Released in April 1982, the GRiD Compass 1100 laptop computer was designed by Mr Moggridge and the team at GRiD Defense Systems in Middlesex, to be a portable and robust machine that could be used anywhere.
With a case created from magnesium alloy, a whopping 340 kb of processing memory and an internal dial-up modem, the GRiD Compass cost a pricely £5000 and was popular with the US Military and NASA.
The powerful and lightweight 5 kg laptop was used by US paratroopers during combat and journeyed into outer space in 1985 aboard the Discovery Space Shuttle.
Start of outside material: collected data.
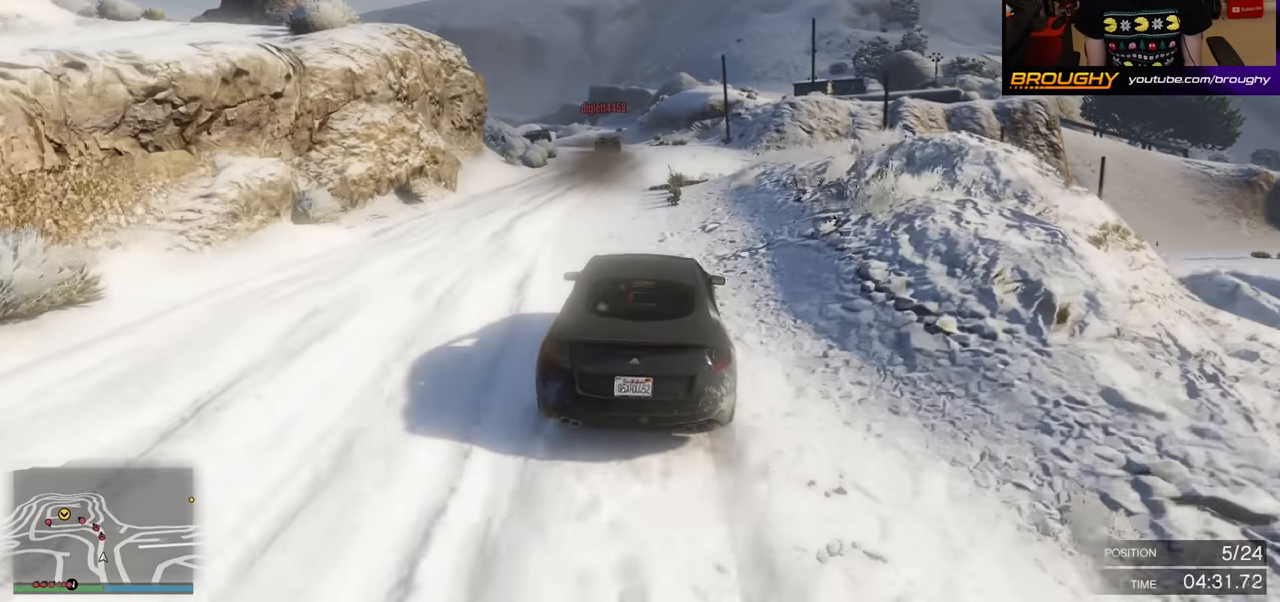
{"buttons": ["R2"], "left_stick": "center", "right_stick": "center", "events": []}
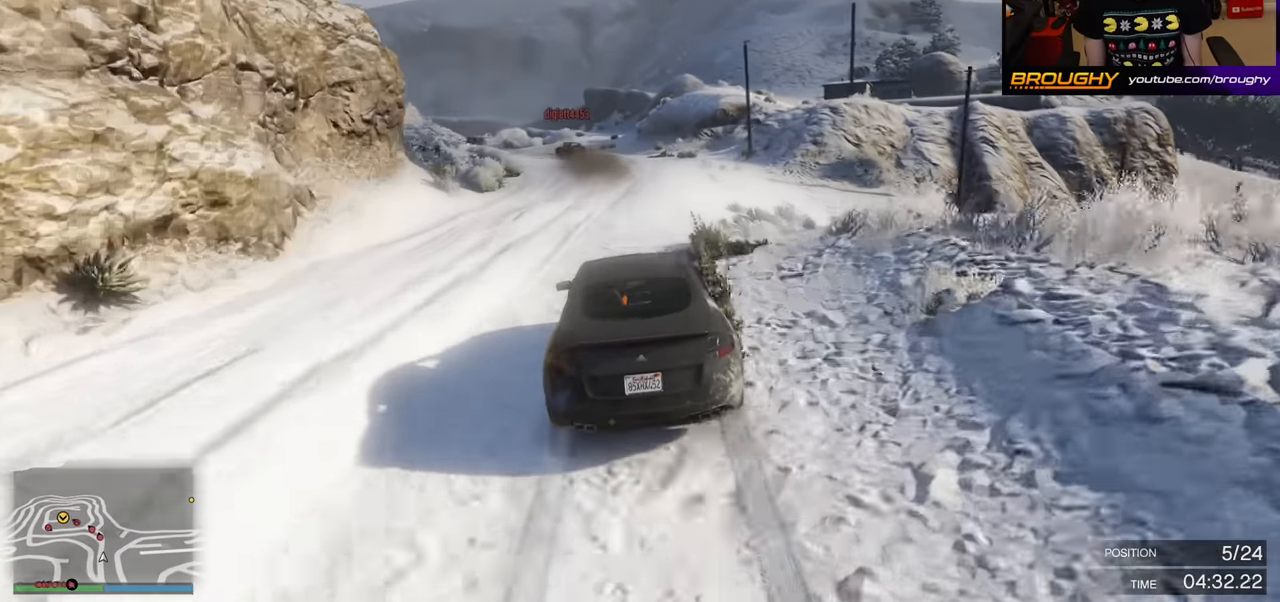
{"buttons": ["R2"], "left_stick": "center", "right_stick": "center", "events": []}
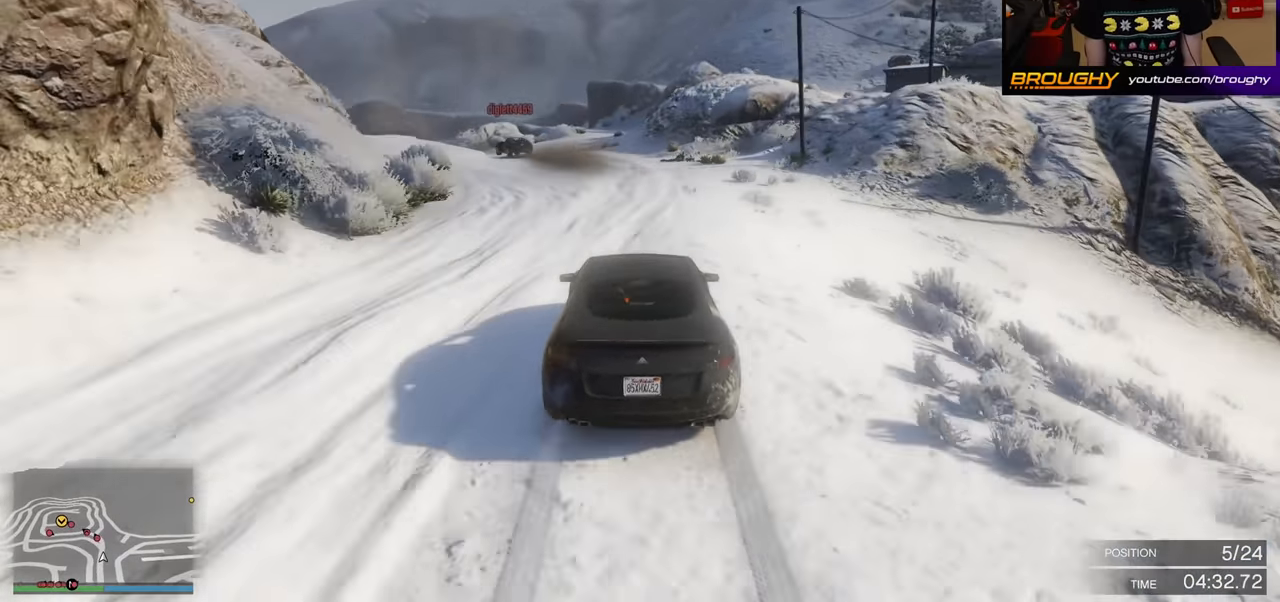
{"buttons": ["R2"], "left_stick": "left", "right_stick": "center", "events": [[100, "left_stick", "left"], [334, "left_stick", "center"], [417, "left_stick", "left"]]}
The flip-open ‘clamshell’ design of the GRiD Compass was a step forward in design and still influences the look and feel of laptop computers being produced today.
Before Moggridge’s design, portable computers were more akin to small suitcases such as the Osborne 1 that weighed in at a wrist-straining 10.7kg, or machines such as the Epson HX-20 that featured a tiny screen combined with a full keyboard.
In 2010, Bill Moggridge was appointed as Director of the Smithsonian’s Cooper-Hewitt, National Design Museum in New York where he worked to establish the importance of design in everyday life.
If you’re interested to find out more about the history of computer design but can’t afford the flight to New York, then we have a cracking timeline of computers and gadgets in our Life Online gallery.
I never used a GRiD Compass, an Osborne 1 or an Epson HX-20 but I do remember tapping away on an Amstrad Notepad in the early 90s. I remember being frustrated at the small amount of text you could see on the screen at any one time but the big colourful buttons were a definite plus. What was the first portable computer or laptop you ever used?